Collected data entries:
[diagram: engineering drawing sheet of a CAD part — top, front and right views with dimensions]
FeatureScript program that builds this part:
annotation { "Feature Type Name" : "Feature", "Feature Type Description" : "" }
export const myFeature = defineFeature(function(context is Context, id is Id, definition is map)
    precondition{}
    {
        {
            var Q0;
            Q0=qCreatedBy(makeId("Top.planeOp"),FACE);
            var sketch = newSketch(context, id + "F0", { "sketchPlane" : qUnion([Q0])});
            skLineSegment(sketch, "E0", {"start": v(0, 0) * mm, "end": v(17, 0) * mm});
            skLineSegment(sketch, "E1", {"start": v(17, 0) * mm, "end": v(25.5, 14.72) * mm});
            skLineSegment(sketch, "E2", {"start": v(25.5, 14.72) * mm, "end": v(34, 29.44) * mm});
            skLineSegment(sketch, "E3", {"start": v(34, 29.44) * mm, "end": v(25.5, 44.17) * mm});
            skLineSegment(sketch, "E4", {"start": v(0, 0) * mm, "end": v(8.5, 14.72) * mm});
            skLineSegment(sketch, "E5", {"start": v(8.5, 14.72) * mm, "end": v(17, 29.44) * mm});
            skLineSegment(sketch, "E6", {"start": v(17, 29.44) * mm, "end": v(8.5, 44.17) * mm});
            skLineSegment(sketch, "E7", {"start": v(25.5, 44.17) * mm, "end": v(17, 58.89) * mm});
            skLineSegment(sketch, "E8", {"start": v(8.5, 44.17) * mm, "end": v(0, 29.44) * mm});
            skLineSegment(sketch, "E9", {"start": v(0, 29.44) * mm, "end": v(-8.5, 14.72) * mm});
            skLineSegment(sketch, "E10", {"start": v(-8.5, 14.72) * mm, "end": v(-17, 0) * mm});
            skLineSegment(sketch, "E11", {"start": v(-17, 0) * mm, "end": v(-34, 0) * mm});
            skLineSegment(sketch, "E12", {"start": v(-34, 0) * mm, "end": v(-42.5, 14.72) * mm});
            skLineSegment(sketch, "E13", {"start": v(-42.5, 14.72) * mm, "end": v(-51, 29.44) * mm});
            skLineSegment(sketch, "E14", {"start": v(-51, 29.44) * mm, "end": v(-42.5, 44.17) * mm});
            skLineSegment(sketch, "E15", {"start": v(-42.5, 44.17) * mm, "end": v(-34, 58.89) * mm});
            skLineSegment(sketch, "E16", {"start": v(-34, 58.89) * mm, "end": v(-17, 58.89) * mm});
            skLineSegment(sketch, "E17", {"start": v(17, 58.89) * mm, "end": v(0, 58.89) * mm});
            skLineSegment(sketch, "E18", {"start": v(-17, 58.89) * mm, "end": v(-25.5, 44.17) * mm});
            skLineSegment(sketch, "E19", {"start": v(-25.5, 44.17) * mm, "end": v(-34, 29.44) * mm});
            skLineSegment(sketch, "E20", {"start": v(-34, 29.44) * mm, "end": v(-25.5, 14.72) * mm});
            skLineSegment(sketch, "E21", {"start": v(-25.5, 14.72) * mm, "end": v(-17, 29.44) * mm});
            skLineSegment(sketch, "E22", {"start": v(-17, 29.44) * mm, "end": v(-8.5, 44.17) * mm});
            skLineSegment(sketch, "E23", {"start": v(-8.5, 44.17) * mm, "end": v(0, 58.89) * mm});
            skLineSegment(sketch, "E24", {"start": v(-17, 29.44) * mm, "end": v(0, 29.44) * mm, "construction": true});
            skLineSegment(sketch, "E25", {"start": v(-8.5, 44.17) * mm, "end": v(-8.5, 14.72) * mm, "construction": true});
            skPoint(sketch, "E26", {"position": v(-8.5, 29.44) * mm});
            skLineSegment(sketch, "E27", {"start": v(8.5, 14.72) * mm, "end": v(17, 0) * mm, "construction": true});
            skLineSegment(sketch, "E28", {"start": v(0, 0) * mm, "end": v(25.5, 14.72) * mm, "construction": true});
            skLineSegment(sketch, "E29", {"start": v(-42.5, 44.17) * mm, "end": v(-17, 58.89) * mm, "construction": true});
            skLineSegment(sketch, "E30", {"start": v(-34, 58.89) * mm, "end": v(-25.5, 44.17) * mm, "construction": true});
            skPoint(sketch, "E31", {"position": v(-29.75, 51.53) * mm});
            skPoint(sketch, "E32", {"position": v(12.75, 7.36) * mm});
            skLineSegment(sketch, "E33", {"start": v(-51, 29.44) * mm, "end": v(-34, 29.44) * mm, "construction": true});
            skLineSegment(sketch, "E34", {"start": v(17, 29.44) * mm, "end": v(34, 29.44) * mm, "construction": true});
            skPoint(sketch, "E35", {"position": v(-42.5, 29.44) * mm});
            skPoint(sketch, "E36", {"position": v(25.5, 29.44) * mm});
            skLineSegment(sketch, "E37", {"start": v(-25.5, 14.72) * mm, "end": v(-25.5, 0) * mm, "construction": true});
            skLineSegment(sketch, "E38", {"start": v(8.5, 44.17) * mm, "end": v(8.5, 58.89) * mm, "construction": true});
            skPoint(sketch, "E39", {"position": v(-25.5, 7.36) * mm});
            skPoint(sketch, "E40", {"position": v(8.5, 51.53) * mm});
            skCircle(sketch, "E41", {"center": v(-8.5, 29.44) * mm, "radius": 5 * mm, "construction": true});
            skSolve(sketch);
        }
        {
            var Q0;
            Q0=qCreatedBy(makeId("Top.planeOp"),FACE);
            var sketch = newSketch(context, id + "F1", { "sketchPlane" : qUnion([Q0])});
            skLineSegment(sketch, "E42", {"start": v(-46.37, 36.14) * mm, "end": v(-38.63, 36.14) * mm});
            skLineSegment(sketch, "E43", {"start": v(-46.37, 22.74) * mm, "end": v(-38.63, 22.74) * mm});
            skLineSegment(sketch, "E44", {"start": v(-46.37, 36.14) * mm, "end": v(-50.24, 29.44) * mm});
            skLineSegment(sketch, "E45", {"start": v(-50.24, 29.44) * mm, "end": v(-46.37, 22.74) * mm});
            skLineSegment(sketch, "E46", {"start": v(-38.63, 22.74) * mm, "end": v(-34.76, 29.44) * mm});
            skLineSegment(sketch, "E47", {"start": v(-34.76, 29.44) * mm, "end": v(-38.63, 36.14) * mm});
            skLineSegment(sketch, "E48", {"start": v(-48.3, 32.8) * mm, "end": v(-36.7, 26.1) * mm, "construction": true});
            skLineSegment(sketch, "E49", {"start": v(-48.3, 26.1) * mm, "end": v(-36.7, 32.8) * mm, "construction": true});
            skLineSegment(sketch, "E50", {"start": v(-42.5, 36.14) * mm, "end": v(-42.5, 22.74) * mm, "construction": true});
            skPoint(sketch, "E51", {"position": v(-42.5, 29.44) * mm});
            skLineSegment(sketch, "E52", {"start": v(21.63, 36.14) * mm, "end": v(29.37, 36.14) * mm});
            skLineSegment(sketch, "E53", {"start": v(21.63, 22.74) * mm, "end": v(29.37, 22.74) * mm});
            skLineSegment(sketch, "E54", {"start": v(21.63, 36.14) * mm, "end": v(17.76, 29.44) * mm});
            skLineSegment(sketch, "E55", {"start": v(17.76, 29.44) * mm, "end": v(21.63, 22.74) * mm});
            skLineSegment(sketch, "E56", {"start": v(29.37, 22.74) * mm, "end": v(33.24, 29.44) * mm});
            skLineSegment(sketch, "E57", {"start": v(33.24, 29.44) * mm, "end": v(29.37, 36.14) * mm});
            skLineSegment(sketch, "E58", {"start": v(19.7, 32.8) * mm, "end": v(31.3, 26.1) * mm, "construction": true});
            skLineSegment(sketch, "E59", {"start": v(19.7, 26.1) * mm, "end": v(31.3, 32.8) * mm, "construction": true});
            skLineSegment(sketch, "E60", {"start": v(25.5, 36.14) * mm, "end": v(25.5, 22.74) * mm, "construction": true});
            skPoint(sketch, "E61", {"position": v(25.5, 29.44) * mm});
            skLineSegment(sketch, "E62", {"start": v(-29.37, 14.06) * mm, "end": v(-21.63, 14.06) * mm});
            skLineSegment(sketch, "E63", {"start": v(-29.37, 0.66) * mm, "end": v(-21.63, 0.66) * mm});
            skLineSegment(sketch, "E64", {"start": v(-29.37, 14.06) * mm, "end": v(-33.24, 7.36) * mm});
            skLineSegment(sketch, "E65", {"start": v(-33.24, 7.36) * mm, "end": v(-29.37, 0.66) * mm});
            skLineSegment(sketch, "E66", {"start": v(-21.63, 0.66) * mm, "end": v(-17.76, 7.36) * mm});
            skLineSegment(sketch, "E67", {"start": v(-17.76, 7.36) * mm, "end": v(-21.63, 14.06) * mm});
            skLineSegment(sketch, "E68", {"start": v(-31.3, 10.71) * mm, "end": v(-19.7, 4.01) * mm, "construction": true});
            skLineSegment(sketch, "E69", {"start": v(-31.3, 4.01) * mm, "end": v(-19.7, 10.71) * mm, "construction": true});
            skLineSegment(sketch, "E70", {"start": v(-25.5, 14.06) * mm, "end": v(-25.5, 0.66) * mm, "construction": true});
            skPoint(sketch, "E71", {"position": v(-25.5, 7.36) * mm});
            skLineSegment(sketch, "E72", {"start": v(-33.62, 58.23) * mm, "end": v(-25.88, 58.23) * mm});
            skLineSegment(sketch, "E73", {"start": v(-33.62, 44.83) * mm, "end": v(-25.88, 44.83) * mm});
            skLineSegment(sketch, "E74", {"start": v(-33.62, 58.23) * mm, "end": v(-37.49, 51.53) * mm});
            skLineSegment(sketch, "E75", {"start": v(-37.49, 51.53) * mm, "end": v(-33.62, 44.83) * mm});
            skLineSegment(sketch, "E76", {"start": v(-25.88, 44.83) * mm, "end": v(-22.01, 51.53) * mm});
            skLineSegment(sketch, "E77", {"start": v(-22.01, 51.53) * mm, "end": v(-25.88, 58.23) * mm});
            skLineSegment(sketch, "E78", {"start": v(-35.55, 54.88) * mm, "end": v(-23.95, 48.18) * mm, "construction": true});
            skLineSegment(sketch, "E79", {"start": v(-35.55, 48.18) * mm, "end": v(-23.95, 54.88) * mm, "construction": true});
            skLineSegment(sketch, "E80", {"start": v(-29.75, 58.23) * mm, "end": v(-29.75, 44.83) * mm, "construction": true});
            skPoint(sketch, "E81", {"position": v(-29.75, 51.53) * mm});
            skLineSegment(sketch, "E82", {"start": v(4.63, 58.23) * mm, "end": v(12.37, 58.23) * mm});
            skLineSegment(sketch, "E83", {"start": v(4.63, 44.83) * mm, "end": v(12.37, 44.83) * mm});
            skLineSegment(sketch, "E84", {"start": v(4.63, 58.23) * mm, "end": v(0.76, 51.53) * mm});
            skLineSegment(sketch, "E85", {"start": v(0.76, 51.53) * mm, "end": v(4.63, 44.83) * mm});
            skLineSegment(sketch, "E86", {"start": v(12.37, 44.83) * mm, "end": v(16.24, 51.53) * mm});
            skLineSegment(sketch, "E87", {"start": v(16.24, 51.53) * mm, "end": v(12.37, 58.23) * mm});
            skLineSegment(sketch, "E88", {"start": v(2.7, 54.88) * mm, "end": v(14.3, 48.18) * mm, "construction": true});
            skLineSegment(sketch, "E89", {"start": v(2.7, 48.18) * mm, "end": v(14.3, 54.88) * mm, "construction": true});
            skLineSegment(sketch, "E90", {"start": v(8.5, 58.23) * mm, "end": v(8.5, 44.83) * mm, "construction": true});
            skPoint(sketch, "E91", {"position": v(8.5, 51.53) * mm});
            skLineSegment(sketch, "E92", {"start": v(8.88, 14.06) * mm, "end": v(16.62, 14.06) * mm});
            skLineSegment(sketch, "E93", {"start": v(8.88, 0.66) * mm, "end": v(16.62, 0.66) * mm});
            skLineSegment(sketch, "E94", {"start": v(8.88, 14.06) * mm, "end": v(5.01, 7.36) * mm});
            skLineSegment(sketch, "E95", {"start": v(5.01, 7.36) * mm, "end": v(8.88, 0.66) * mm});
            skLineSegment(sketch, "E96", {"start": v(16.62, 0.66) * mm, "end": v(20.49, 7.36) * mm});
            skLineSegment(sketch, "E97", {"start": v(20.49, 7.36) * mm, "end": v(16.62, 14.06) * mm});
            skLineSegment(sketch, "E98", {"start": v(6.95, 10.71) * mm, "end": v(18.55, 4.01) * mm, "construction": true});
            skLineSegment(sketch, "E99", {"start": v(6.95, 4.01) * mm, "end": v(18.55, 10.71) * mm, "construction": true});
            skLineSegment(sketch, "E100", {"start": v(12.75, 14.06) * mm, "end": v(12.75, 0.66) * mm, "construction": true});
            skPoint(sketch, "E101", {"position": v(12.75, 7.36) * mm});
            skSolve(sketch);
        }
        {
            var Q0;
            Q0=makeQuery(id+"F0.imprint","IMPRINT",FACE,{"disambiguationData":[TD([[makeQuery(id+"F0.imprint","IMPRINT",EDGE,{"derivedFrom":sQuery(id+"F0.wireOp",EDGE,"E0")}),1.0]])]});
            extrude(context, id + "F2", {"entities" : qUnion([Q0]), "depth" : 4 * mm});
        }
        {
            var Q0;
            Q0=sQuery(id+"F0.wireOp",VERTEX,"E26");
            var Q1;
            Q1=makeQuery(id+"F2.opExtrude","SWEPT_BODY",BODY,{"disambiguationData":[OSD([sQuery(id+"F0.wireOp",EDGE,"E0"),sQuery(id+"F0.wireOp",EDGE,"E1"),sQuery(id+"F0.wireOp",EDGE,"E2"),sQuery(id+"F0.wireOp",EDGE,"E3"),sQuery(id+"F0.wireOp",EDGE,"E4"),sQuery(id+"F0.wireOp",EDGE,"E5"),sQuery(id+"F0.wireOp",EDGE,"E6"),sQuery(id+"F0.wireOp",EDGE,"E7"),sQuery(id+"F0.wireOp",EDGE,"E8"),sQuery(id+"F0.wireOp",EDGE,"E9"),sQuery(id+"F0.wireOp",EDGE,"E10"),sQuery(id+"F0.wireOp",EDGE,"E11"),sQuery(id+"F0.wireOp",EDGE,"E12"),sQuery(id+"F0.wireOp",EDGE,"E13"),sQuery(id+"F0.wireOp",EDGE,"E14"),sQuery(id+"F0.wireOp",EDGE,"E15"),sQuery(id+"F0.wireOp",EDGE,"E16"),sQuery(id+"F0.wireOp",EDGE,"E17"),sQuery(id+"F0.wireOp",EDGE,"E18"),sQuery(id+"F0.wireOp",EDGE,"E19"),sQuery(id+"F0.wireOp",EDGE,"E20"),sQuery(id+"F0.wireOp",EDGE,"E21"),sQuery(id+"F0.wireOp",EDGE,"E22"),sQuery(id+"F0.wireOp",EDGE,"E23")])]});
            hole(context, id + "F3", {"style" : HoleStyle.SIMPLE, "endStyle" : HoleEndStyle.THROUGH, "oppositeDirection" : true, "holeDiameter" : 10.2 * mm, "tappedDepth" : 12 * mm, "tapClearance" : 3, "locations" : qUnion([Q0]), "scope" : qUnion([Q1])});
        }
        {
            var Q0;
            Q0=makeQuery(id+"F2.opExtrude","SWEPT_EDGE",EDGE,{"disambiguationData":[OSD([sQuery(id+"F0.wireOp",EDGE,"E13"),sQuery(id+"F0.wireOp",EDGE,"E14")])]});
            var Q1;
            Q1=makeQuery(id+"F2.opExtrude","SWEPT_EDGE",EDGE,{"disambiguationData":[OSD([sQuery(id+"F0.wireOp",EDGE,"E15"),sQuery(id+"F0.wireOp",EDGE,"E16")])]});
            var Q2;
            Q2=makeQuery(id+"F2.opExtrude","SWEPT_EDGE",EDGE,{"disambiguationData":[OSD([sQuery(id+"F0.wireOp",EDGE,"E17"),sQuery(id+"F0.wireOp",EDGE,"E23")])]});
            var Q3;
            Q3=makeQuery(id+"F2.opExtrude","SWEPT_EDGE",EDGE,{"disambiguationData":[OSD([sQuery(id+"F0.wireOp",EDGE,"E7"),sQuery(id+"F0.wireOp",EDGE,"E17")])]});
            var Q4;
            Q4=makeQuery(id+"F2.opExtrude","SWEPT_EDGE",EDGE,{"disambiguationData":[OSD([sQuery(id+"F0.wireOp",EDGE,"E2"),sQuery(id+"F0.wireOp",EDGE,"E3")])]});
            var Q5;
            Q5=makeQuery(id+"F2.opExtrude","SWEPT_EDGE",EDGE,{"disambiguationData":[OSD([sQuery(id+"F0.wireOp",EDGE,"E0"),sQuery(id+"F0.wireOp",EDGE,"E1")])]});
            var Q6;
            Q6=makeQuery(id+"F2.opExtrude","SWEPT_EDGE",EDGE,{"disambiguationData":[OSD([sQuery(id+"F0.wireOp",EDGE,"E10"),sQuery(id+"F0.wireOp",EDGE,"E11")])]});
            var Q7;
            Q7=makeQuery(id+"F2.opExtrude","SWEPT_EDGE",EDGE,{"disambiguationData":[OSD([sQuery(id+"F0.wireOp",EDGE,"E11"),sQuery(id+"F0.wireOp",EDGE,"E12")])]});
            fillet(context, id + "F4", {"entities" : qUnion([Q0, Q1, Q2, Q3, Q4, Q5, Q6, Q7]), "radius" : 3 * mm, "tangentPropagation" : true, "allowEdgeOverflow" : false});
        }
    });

▸ Task directions: Rewrite the lines from the start of the entries through the line containing "export const myFeature", replacing "part" with "component" and leaving everything else unchanged.

▸ Reply:
[diagram: engineering drawing sheet of a CAD component — top, front and right views with dimensions]
FeatureScript program that builds this component:
annotation { "Feature Type Name" : "Feature", "Feature Type Description" : "" }
export const myFeature = defineFeature(function(context is Context, id is Id, definition is map)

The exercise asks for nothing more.